
    1. Through an accident of history, my gang of statisticians is housed in a college of business. My economist and accounting colleagues have assured me many times that no business that has ever existed could possibly show a profit using the accounting methods our government uses. Even households don’t operate with accounting models the federal government uses.

      We desperately need better accounting models for government. But we won’t get them any time soon (absent a Whiggish transformation of the Party of Lincoln.)

      1. So what you’re saying is that the government uses the kinds of accounting more typical of a professional sports team?

      2. Accounting for government in general, and the federal government in particular, is fraught with a lot of problems. Start with the fact that the single biggest asset government has, the power to tax, essentially can’t be valued. Throw on top of that the fact that the federal government literally cannot go bankrupt so long as its debt is valued in a currency whose creation it controls. Now you have completely destroyed two of the fundamental assumptions on which all accounting is based.
---
▶ To do
Summarize the comments on government accounting in two sentences.
---
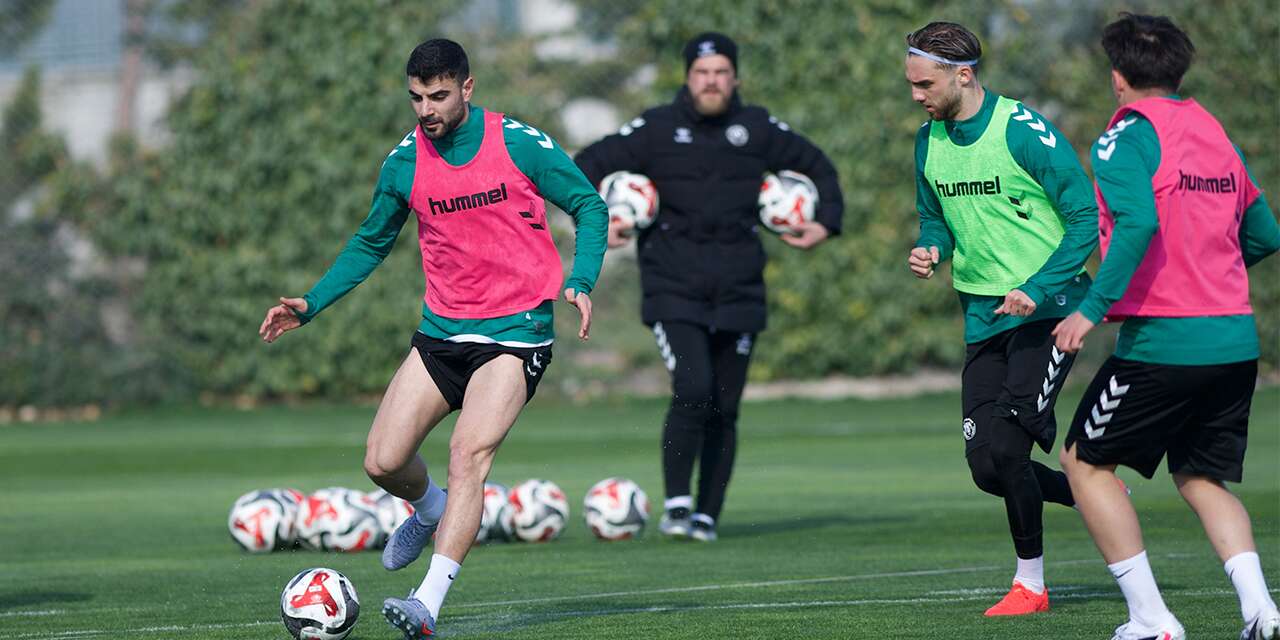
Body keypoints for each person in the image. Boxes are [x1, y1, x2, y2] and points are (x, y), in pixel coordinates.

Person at [257, 38, 607, 639]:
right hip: (443, 331)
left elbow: (589, 205)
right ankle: (432, 510)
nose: (427, 110)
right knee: (383, 461)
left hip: (516, 332)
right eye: (417, 98)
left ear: (467, 88)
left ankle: (426, 604)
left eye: (439, 96)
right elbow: (371, 242)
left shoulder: (517, 143)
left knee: (467, 455)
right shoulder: (404, 163)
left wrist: (580, 279)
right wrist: (311, 303)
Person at [1054, 13, 1280, 640]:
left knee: (1083, 463)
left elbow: (1137, 224)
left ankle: (1152, 619)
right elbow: (1265, 234)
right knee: (1200, 476)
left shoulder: (1123, 138)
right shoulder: (1214, 131)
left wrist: (1090, 310)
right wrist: (1210, 273)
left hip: (1164, 342)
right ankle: (1261, 610)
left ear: (1118, 76)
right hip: (1234, 340)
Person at [574, 32, 844, 542]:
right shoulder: (656, 128)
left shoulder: (757, 128)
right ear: (688, 77)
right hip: (672, 287)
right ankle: (677, 504)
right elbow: (585, 164)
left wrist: (826, 223)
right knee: (694, 387)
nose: (711, 81)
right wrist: (598, 222)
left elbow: (818, 166)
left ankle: (707, 516)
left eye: (721, 72)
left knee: (725, 406)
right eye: (702, 73)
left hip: (740, 290)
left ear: (735, 78)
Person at [904, 21, 1099, 616]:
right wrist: (932, 247)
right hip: (984, 318)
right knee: (987, 468)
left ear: (963, 76)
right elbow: (935, 216)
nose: (916, 95)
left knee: (1011, 450)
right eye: (911, 83)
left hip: (1050, 312)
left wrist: (1037, 288)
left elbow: (1085, 219)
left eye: (925, 84)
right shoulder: (928, 140)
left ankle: (1030, 586)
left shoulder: (1022, 131)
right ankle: (1095, 495)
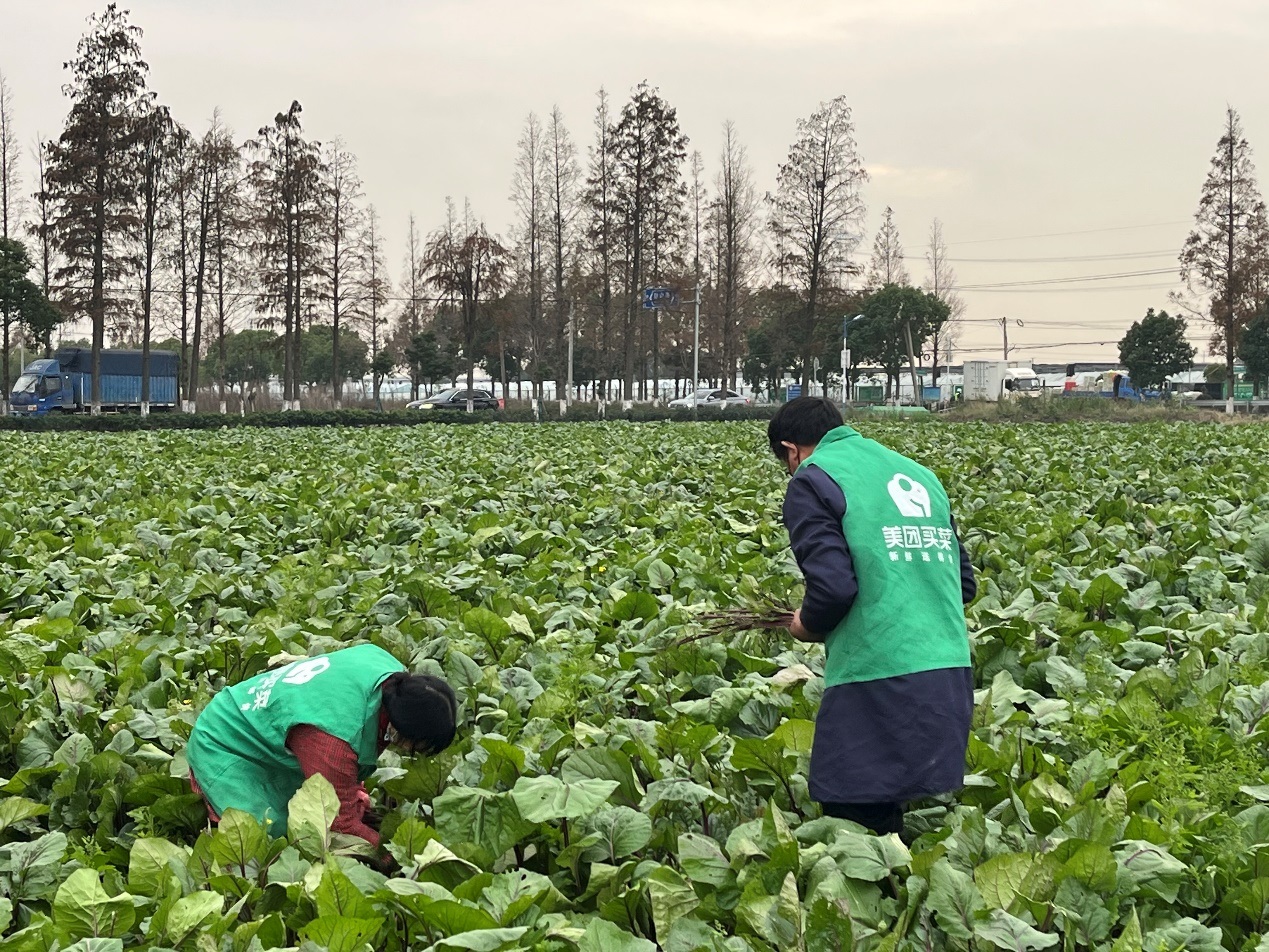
---
▶ Response area
A statistician whose group sits in a college of business reports that economist and accounting colleagues say no business could show a profit using the federal government's accounting methods, and argues that better models are badly needed but won't come soon. Another comment explains that government accounting is fraught because its biggest asset, the power to tax, essentially can't be valued, and because the federal government cannot go bankrupt while its debt is in a currency it controls, which destroys two fundamental assumptions of all accounting.